The Oath Keepers, including founder Elmer Stewart Rhodes III, are charged with conspiring to enter the Capitol on Jan. 6 to prevent the certification of the Electoral College votes from the 2020 presidential election. Protests and rioting on Jan. 6 interrupted a joint session of Congress for about six hours.
“The Rhodes defendants seek dismissal of Counts 1-4 on the grounds that the indictment fails to state an offense as to each count,” Fischer wrote in his motion.
The four counts covered in the motion to dismiss all refer to obstructing a proceeding or preventing an officer from discharging duties.
Under Title 18 of the U.S. Code, the seditious conspiracy charge “requires proof that the purpose of the defendants’ seditious conspiracy was to forcibly obstruct a person authorized to execute a law, while that person was attempting to execute the particular law opposed by the defendants,” Fischer wrote.
“Per binding precedent, however, Members of Congress are constitutionally prohibited from ‘executing any law of the United States,’ ” the motion said. “Additionally, per binding precedent, the Electoral College certification process did not constitute the ‘execution of any law of the United States.’ ”

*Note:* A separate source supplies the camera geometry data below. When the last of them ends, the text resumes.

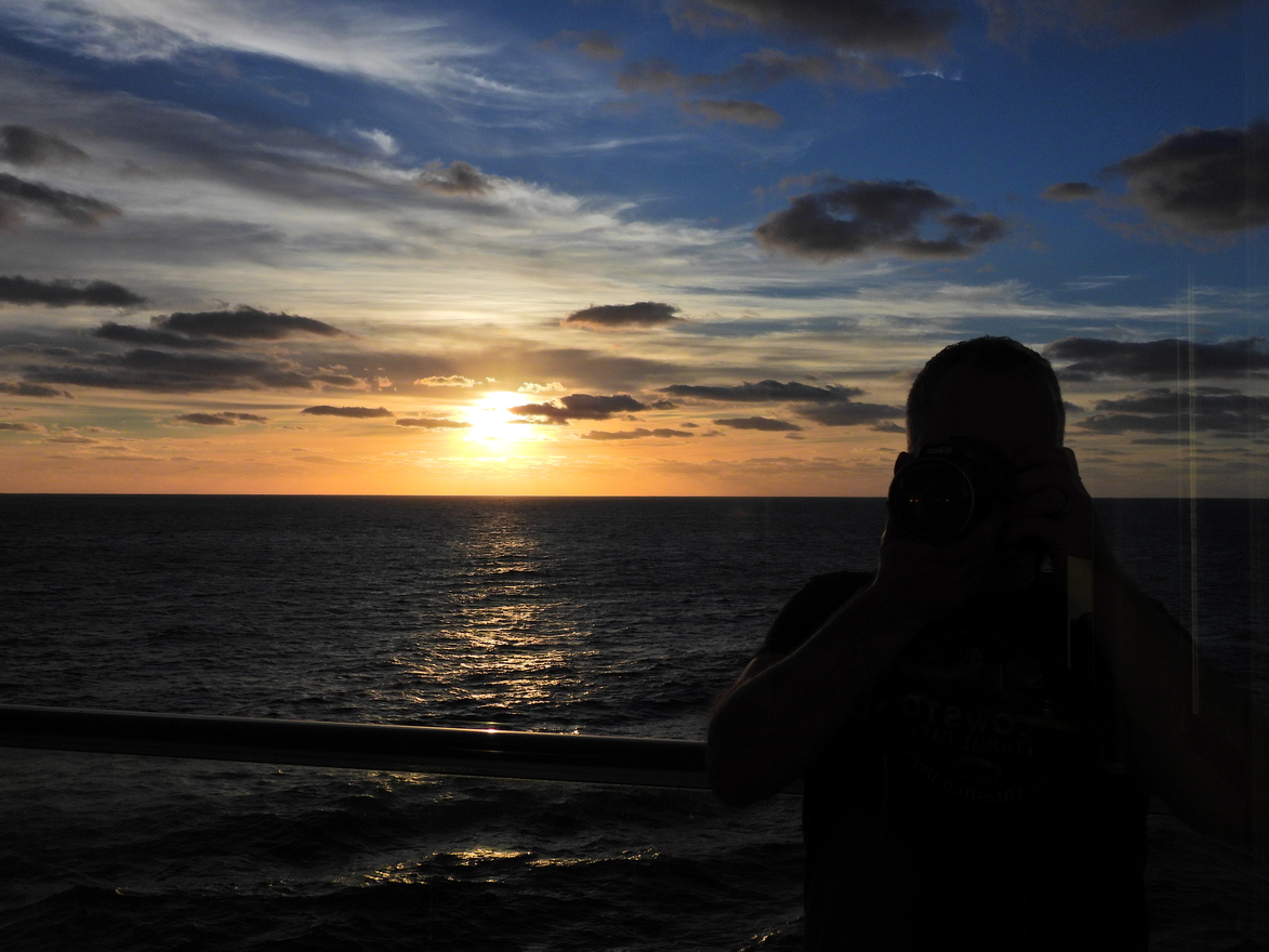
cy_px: 464
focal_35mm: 36
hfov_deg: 51.3
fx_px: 1320
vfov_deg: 39.7
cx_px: 621
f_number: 3.2
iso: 100
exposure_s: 1/2000
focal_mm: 5.9
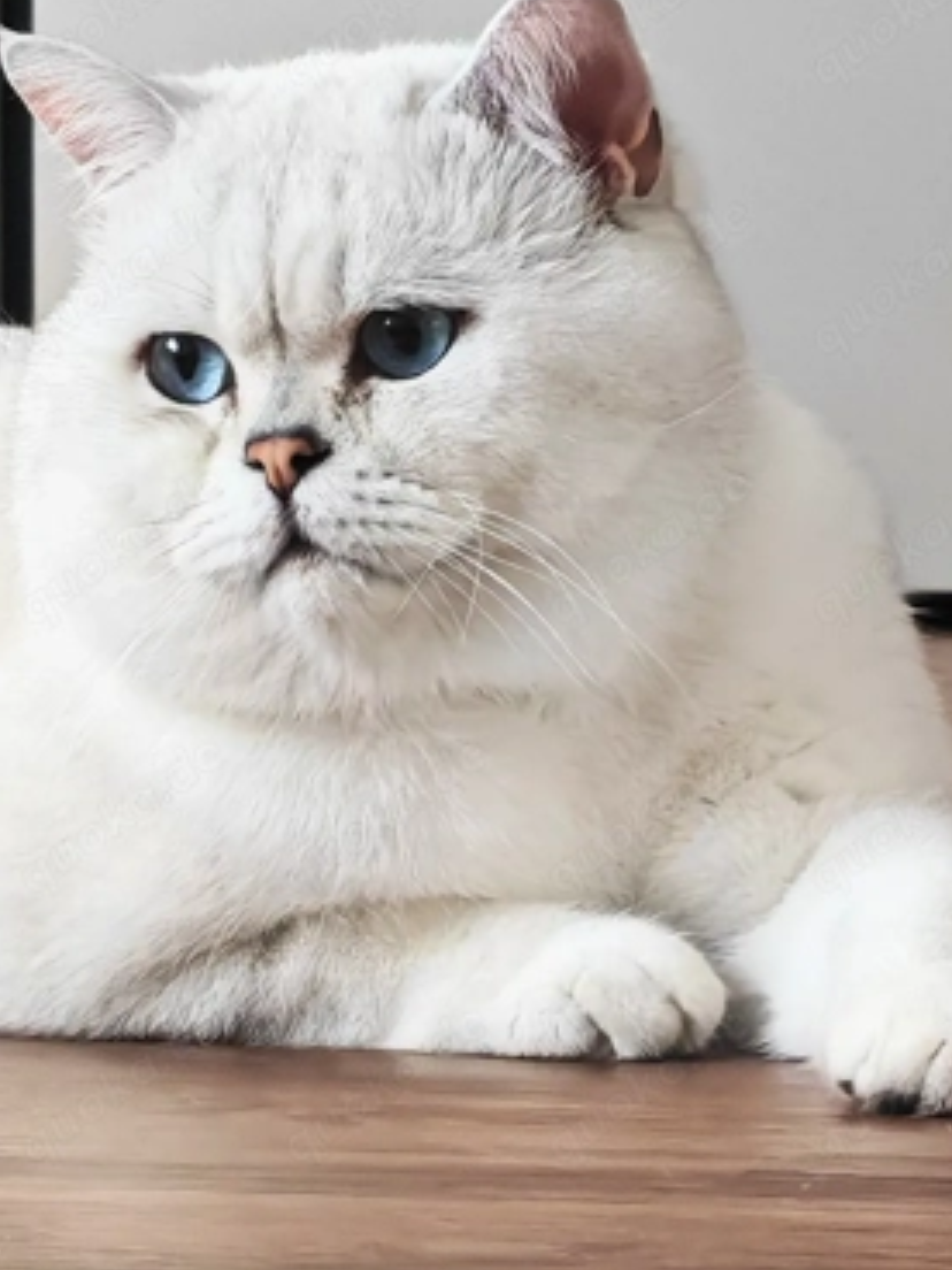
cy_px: 583
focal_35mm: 240
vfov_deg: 8.2
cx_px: 459
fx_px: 8801
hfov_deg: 6.2
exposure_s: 1/40
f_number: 2.4
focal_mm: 8.67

Counts 2 and 3 of the indictment are brought under 18 U.S.C. § 1512(c), but that law only applies to obstructive acts related to the destruction of evidence, the motion said.
This argument was cited in March by U.S. District Judge Carl J. Nichols, who dismissed the same obstruction charge in two other Jan. 6 cases.

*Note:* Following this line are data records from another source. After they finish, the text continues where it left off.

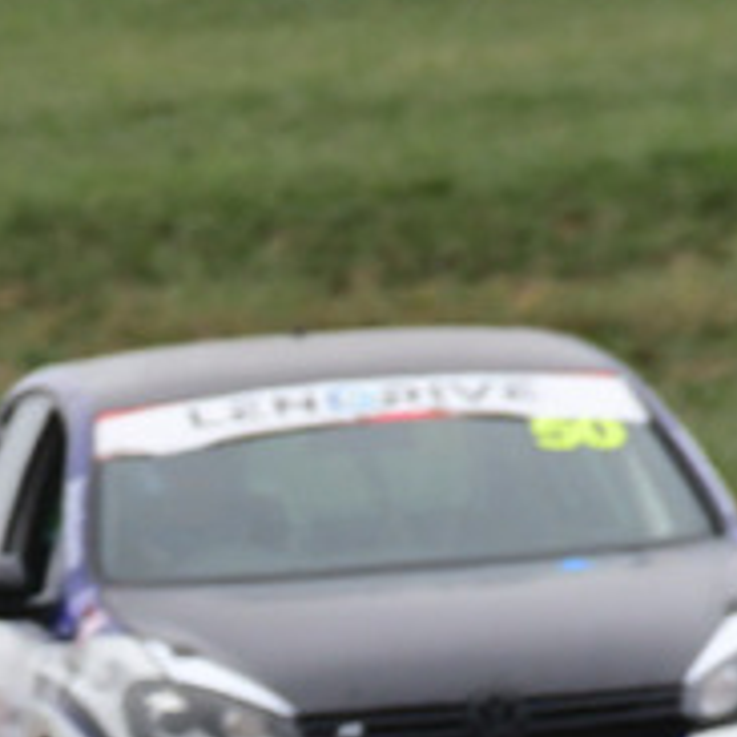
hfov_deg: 0.6
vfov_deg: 0.6
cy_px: 950
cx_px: -113
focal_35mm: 2794
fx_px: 67301
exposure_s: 1/640
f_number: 10
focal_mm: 500
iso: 640
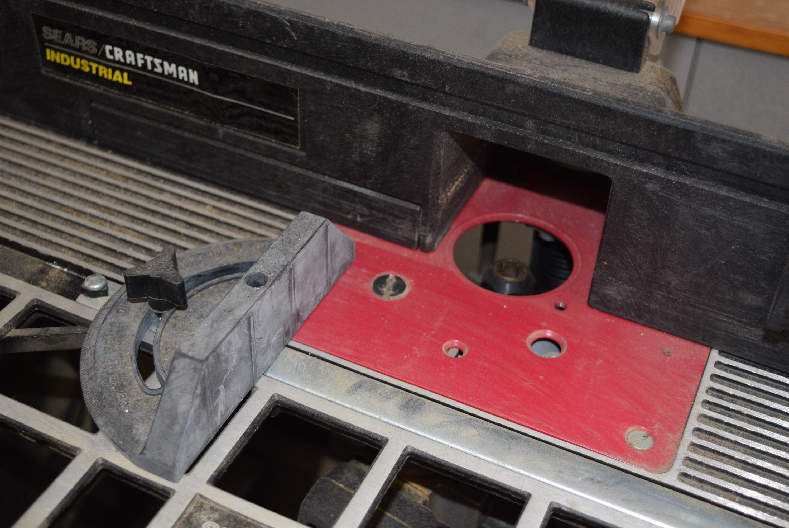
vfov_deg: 26.5
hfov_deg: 38.9
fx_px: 1119
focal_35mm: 51
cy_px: 264
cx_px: 394
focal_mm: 34
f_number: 4.5
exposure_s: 1/80
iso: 500
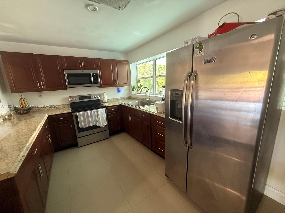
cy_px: 106
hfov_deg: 102.1
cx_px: 142
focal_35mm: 14
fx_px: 115
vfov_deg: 85.7
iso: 640
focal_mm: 2.22
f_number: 2.2
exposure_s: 1/60
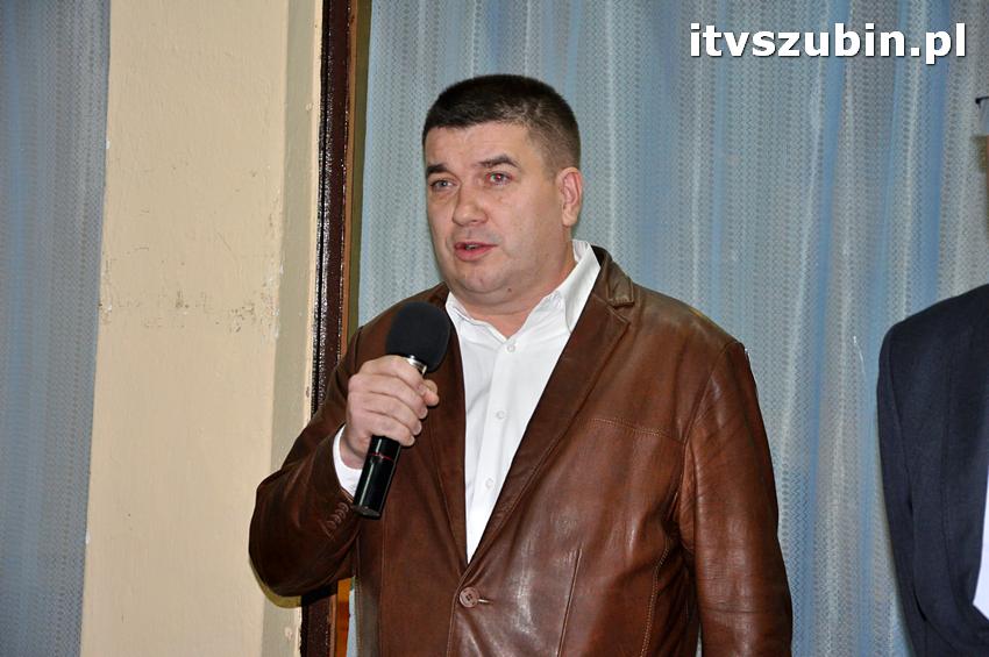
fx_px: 2882
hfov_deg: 19.5
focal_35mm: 105
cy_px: 328
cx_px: 494
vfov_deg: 13.0
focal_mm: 70
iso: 1250
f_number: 5.3
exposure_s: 1/60
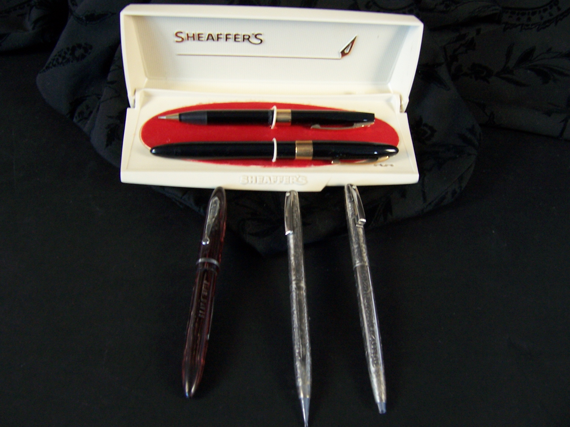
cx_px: 285
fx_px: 543
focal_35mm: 33
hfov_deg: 55.4
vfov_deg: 42.9
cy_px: 214
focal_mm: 5.5
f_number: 3.4
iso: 140
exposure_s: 1/8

Count 4 accuses the defendants of conspiring to prevent an officer from discharging any duties.
Under binding legal precedent, the motion argues, the terms “office,” “officer” and “officer of the United States” take their meaning from the Appointments Clause of the U.S. Constitution.

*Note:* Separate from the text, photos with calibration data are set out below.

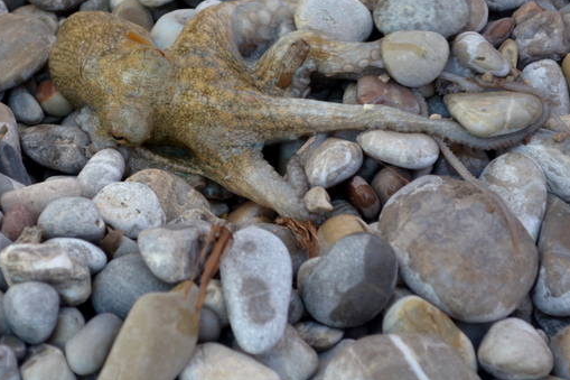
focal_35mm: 130
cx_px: 202
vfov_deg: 10.5
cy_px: 117
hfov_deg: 15.8
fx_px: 2054
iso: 140
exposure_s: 1/125
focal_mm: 55
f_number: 5.6
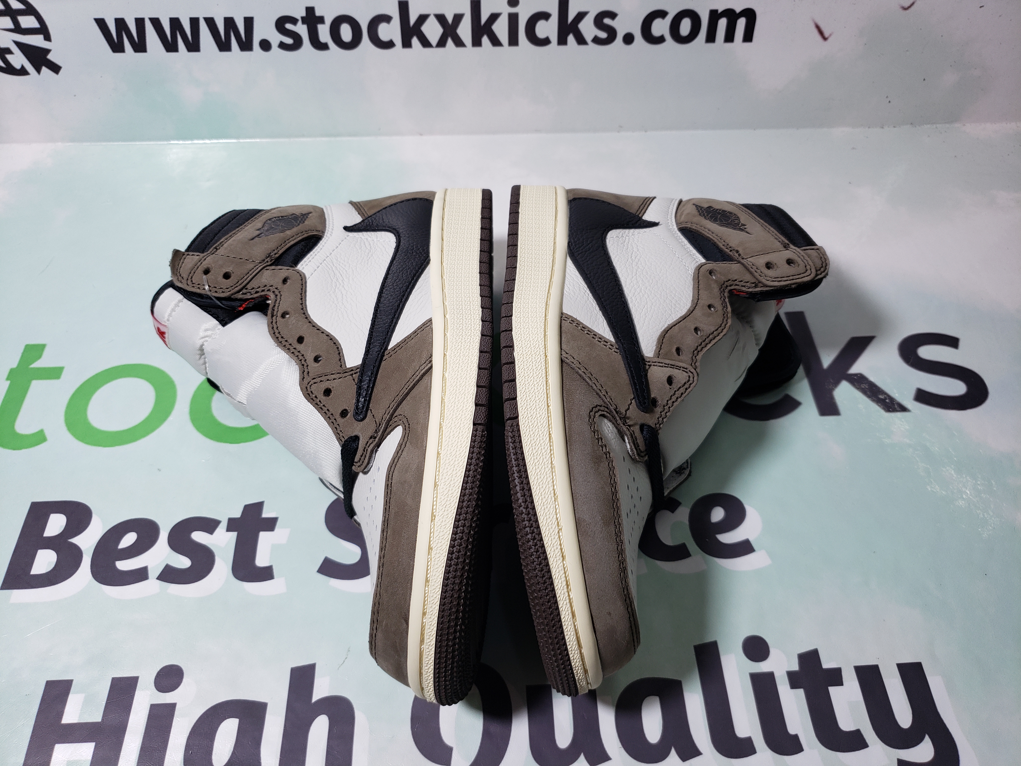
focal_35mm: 26
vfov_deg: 53.1
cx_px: 510
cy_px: 383
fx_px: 767
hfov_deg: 67.3
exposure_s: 1/419
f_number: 1.5
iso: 50
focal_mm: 4.3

Members of Congress are not “officers” under the Appointments Clause, Fischer wrote.
The motion described the indictment as “an obscenely one-sided, selectively edited, and inaccurate representation of [Oath Keepers’] actions and statements.”
The Oath Keepers “Quick Reaction Forces” (QRFs) described in the criminal complaint as being ready to assist in the attack on the Capitol with men and armaments were actually standing by in Virginia in case Oath Keepers in DC were attacked or threatened by Antifa, the motion said.
“… Every scrap of evidence reviewed confirms that the ‘QRFs,’ which were utilized on numerous prior dates, were intended as rescue forces in the event that the Oath Keepers were attacked by Antifa or a similar contingency, and not to attack the Capitol Building,” the filing said.
In a companion motion filed on behalf of defendant Kelly Meggs, attorney Jonathon Moseley described the notion of opposing the lawful transfer of presidential power as a “thought crime,” and the charge in the indictment as “devoid of supporting factual allegations.”
“The Constitution makes clear that it is a Constitutional impossibility to ‘oppose the transfer of presidential power.’ Not only could such a goal not be accomplished, but beyond that, it is an irrational concept lacking in any basis, in fact, law, or common sense,” Moseley wrote.
“This is not a case in which conspirators might attempt to do something they are unable to successfully achieve,” Moseley’s filing said. “It is an irrational concept like dividing by zero. There can be no such thing in law or fact.”
The Epoch Times contacted the U.S. Attorney’s Office for the District of Columbia for comment but did not receive a reply by press time.